Two years later — this time in response to the 9-11 terrorist attacks — Greenspan did it again. He ran the money printing presses and tried to flood the banking system with liquidity. They said he had gone wilder.
But the piles of money Greenspan printed during those two episodes are anthills in comparison to the mountains Ben Bernanke is printing today.
Below are the numbers. They’re mindboggling.
#1 — Y2K. Between October 6, 1999 and January 12, 2000, the Fed pumped in $73 billion in three months (based on the Fed’s measure of the U.S. monetary base).
#2 — 9-11. In the days immediately following the attacks through September 19, 2001, Greenspan rushed to pump $40 billion into the U.S. economy — one of the largest amounts ever recorded for such a short period.
#3 — QE1. In response to the debt crisis of 2008-2009, the Fed embarked on its first round of “quantitative easing” — buying bonds to pump more money into the economy.
As a direct result, the monetary base exploded by $1.3 trillion from September of 2008 to February of 2009.
That was nearly 18 times larger than the Y2K episode and 32 times larger than the 9-11 money pumping.
#4 — QE2. Bernanke’s Fed just announced a second round of quantitative easing (QE2) slated to be smaller than the first — $600 billion.
So based on the idea that it’s smaller, apologists for the Fed want you to believe that all is OK — that it’s nothing more than a “relatively moderate” maneuver.
That’s baloney! Pure hogwash!
Why? Because the QE1 and QE2 money printing is cumulative.
In other words …
The $600 billion of new money printing, which Bernanke just announced on November 3, is being piled on TOP of his first round of money printing.
Is this standard operating procedure for the Fed?
Heck no!
In fact, soon after the Y2K and 9-11 money printing binges, Greenspan’s Fed immediately sucked all the extra funds out of the economy: He promptly REVERSED those two money printing binges!
Bernanke has been promising something similar — the so-called “exit strategy.” But where did the exit strategy go?
My view: It probably never existed to begin with.

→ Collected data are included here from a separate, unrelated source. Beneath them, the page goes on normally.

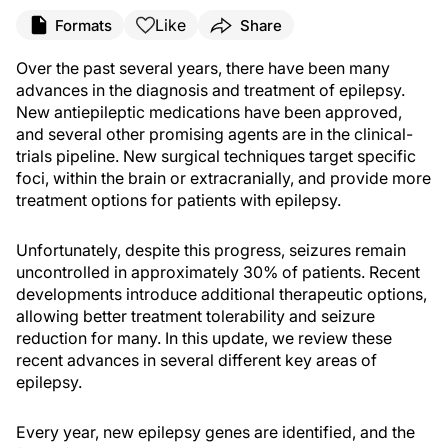
Like
Formats
Share
Over the past several years, there have been many
advances in the diagnosis and treatment of epilepsy.
New antiepileptic medications have been approved,
and several other promising agents are in the clinical-
trials pipeline. New surgical techniques target specific
foci, within the brain or extracranially, and provide more
treatment options for patients with epilepsy.
Unfortunately, despite this progress, seizures remain
uncontrolled in approximately 30% of patients. Recent
developments introduce additional therapeutic options,
allowing better treatment tolerability and seizure
reduction for many. In this update, we review these
recent advances in several different key areas of
epilepsy.
Every year, new epilepsy genes are identified, and the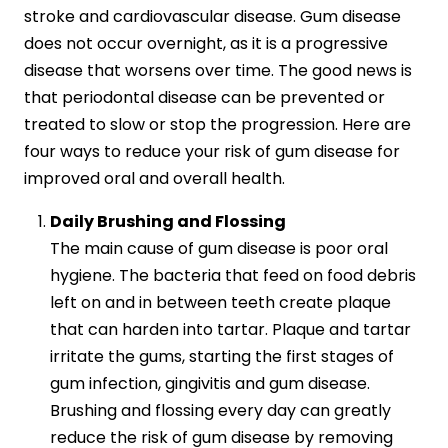
stroke and cardiovascular disease. Gum disease
does not occur overnight, as it is a progressive
disease that worsens over time. The good news is
that periodontal disease can be prevented or
treated to slow or stop the progression. Here are
four ways to reduce your risk of gum disease for
improved oral and overall health.
Daily Brushing and Flossing
The main cause of gum disease is poor oral
hygiene. The bacteria that feed on food debris
left on and in between teeth create plaque
that can harden into tartar. Plaque and tartar
irritate the gums, starting the first stages of
gum infection, gingivitis and gum disease.
Brushing and flossing every day can greatly
reduce the risk of gum disease by removing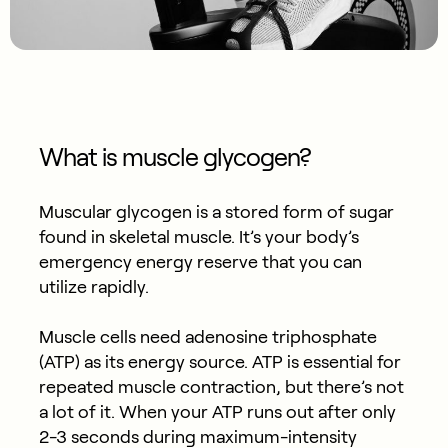
What is muscle glycogen?
Muscular glycogen is a stored form of sugar
found in skeletal muscle. It’s your body’s
emergency energy reserve that you can
utilize rapidly.
Muscle cells need adenosine triphosphate
(ATP) as its energy source. ATP is essential for
repeated muscle contraction, but there’s not
a lot of it. When your ATP runs out after only
2-3 seconds during maximum-intensity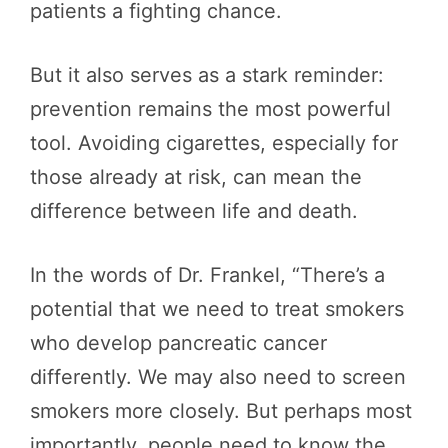
patients a fighting chance.
But it also serves as a stark reminder:
prevention remains the most powerful
tool. Avoiding cigarettes, especially for
those already at risk, can mean the
difference between life and death.
In the words of Dr. Frankel, “There’s a
potential that we need to treat smokers
who develop pancreatic cancer
differently. We may also need to screen
smokers more closely. But perhaps most
importantly, people need to know the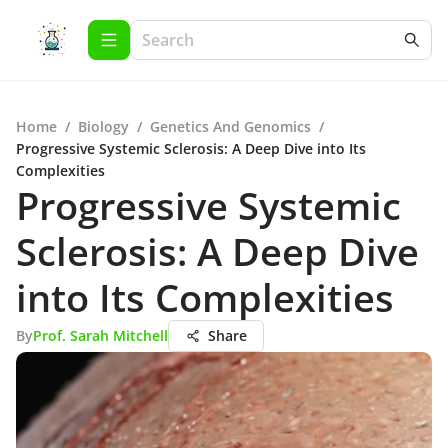
Home
/
Biology
/
Genetics And Genomics
/
Progressive Systemic Sclerosis: A Deep Dive into Its
Complexities
Progressive Systemic
Sclerosis: A Deep Dive
into Its Complexities
By
Prof. Sarah Mitchell
Share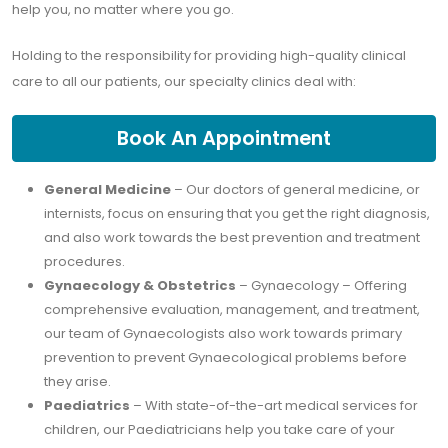
help you, no matter where you go.
Holding to the responsibility for providing high-quality clinical
care to all our patients, our specialty clinics deal with:
Book An Appointment
General Medicine
– Our doctors of general medicine, or
internists, focus on ensuring that you get the right diagnosis,
and also work towards the best prevention and treatment
procedures.
Gynaecology & Obstetrics
– Gynaecology – Offering
comprehensive evaluation, management, and treatment,
our team of Gynaecologists also work towards primary
prevention to prevent Gynaecological problems before
they arise.
Paediatrics
– With state-of-the-art medical services for
children, our Paediatricians help you take care of your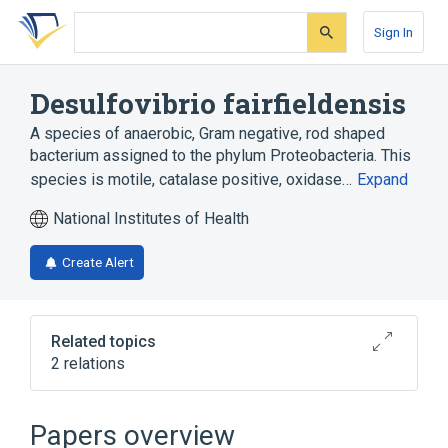
Skip
Skip
Skip
to
to
to
Sign In
search
main
account
form
content
menu
Desulfovibrio fairfieldensis
A species of anaerobic, Gram negative, rod shaped
bacterium assigned to the phylum Proteobacteria. This
species is motile, catalase positive, oxidase…
Expand
National Institutes of Health
Create Alert
Related topics
2 relations
CDISC SDTM Microorganism Terminology
Clinical Data Interchange Standards
Papers overview
Consortium Terminology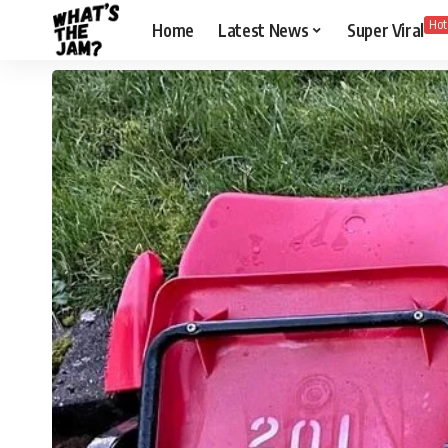
Hot
Home
Latest News
Super Viral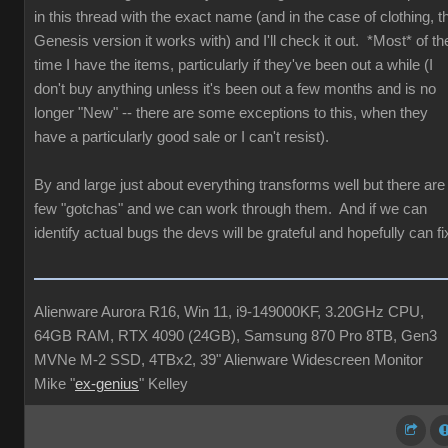
in this thread with the exact name (and in the case of clothing, t
Genesis version it works with) and I'll check it out. *Most* of th
time I have the items, particularly if they've been out a while (I
don't buy anything unless it's been out a few months and is no
longer "New" -- there are some exceptions to this, when they
have a particularly good sale or I can't resist).
By and large just about everything transforms well but there are
few "gotchas" and we can work through them. And if we can
identify actual bugs the devs will be grateful and hopefully can fi
Alienware Aurora R16, Win 11, i9-149000KF, 3.20GHz CPU,
64GB RAM, RTX 4090 (24GB), Samsung 870 Pro 8TB, Gen3
MVNe M-2 SSD, 4TBx2, 39" Alienware Widescreen Monitor
Mike "
ex-genius
" Kelley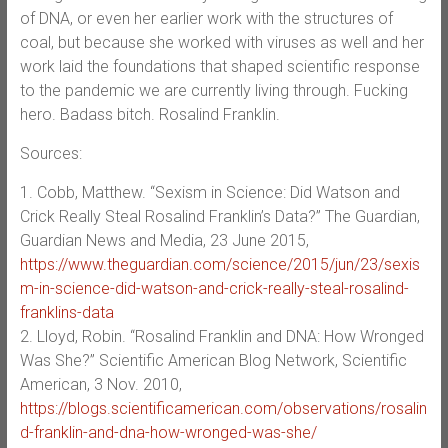
of DNA, or even her earlier work with the structures of
coal, but because she worked with viruses as well and her
work laid the foundations that shaped scientific response
to the pandemic we are currently living through. Fucking
hero. Badass bitch. Rosalind Franklin.
Sources:
1. Cobb, Matthew. “Sexism in Science: Did Watson and
Crick Really Steal Rosalind Franklin’s Data?” The Guardian,
Guardian News and Media, 23 June 2015,
https://www.theguardian.com/science/2015/jun/23/sexis
m-in-science-did-watson-and-crick-really-steal-rosalind-
franklins-data
2. Lloyd, Robin. “Rosalind Franklin and DNA: How Wronged
Was She?” Scientific American Blog Network, Scientific
American, 3 Nov. 2010,
https://blogs.scientificamerican.com/observations/rosalin
d-franklin-and-dna-how-wronged-was-she/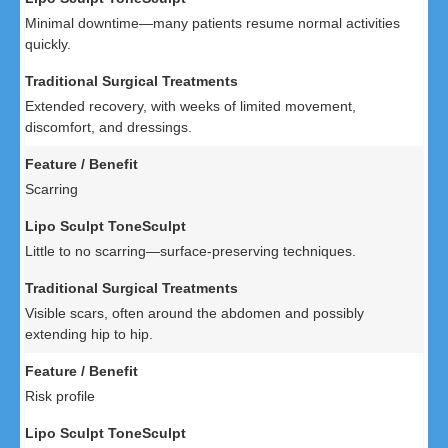
Minimal downtime—many patients resume normal activities
quickly.
Extended recovery, with weeks of limited movement,
discomfort, and dressings.
Scarring
Little to no scarring—surface-preserving techniques.
Visible scars, often around the abdomen and possibly
extending hip to hip.
Risk profile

Instead, it’s bound to go down in history as one of the greatest broken promises of all time.
Worse, it’s very possible Bernanke’s real plan was not to exit. It was to dive in even deeper, and that’s exactly what he’s doing right now — all based on the lame excuse that “inflation is too low.”

My recommendation is.
First, if you’re overloaded with contra-dollar assets like commodities and foreign currencies, consider taking some hefty profits. Reduce your exposure, and save it for the next major buying opportunity.
Second, don’t get caught in traditional, buy-and-hold strategies. The giant see-saw in the stock market since 2000 should teach you that lesson. Keep plenty of liquid cash. Stay flexible.

1 comment:

  1. How come this guy spent the whole article talking about massive money printing, to be followed by more massive money printing and then recommended holding cash, not 'real stuff'? He made no argument for a pull back in commodities etc, just said, 'keep plenty of liquid cash'. Am I missing something here as it seems to me as though the article and the recommendations are entirely contradictory?